Collected data
___

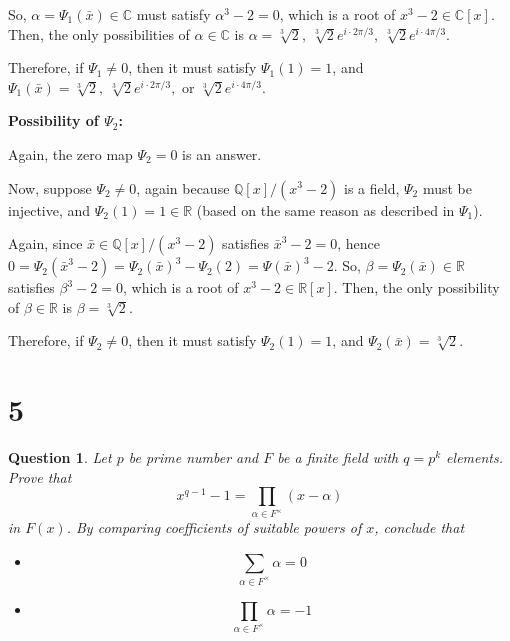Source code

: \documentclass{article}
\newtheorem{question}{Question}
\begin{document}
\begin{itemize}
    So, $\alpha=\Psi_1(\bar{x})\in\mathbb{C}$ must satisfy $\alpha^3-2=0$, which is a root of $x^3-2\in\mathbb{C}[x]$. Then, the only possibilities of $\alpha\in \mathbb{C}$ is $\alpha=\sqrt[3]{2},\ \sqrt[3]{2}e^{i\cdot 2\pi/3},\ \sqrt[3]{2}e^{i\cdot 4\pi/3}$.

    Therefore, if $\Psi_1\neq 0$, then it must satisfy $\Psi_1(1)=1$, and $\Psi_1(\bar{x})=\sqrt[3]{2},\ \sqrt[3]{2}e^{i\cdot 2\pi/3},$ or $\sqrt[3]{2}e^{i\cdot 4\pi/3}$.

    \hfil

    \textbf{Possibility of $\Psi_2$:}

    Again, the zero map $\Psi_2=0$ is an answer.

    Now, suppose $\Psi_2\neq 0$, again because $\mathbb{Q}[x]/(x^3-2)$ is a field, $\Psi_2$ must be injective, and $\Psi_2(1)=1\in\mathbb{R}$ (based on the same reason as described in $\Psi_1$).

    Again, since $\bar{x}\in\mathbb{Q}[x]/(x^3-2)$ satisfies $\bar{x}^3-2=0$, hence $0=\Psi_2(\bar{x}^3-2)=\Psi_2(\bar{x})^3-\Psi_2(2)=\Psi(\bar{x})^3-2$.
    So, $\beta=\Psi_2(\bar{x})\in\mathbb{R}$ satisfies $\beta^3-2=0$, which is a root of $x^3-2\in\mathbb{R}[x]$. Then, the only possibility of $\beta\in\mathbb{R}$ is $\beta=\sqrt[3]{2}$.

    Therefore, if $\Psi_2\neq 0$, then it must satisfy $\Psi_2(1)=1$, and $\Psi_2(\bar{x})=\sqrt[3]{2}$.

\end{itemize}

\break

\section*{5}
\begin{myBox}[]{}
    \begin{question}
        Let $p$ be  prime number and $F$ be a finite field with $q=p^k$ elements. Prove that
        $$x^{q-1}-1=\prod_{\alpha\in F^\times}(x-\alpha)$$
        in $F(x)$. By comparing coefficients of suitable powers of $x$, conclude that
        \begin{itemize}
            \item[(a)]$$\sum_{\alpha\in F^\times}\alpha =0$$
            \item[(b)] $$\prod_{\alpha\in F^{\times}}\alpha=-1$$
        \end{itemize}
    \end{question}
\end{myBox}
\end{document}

___

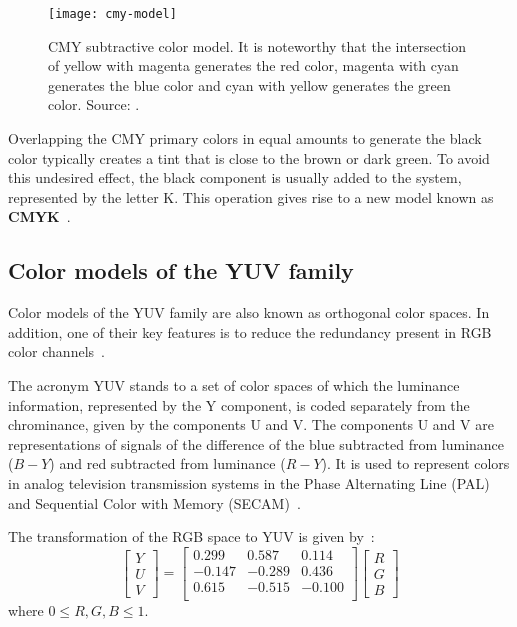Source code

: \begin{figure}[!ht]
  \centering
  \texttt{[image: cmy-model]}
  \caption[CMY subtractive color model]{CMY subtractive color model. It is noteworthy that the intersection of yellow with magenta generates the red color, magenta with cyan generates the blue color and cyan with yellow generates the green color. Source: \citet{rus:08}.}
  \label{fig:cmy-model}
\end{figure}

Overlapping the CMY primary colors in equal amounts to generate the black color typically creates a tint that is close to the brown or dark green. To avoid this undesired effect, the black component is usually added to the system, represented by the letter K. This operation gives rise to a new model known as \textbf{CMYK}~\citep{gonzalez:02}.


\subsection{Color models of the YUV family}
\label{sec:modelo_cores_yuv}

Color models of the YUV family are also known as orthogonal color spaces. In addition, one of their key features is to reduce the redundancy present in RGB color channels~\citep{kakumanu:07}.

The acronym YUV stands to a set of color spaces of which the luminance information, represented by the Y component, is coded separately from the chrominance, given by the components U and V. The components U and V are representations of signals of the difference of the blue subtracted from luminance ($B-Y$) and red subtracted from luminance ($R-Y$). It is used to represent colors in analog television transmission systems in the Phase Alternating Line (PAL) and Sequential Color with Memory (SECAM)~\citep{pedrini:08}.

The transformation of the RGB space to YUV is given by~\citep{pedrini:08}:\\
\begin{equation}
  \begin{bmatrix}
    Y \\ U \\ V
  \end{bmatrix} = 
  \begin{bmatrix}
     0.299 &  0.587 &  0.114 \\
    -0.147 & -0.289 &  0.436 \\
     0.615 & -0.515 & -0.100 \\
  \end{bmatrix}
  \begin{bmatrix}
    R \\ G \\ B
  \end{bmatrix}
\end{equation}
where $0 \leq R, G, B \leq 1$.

___

• **Task description**
Some lines above contain the word "pedrini". Copy each of them.

• **Solution**
The acronym YUV stands to a set of color spaces of which the luminance information, represented by the Y component, is coded separately from the chrominance, given by the components U and V. The components U and V are representations of signals of the difference of the blue subtracted from luminance ($B-Y$) and red subtracted from luminance ($R-Y$). It is used to represent colors in analog television transmission systems in the Phase Alternating Line (PAL) and Sequential Color with Memory (SECAM)~\citep{pedrini:08}.
The transformation of the RGB space to YUV is given by~\citep{pedrini:08}:\\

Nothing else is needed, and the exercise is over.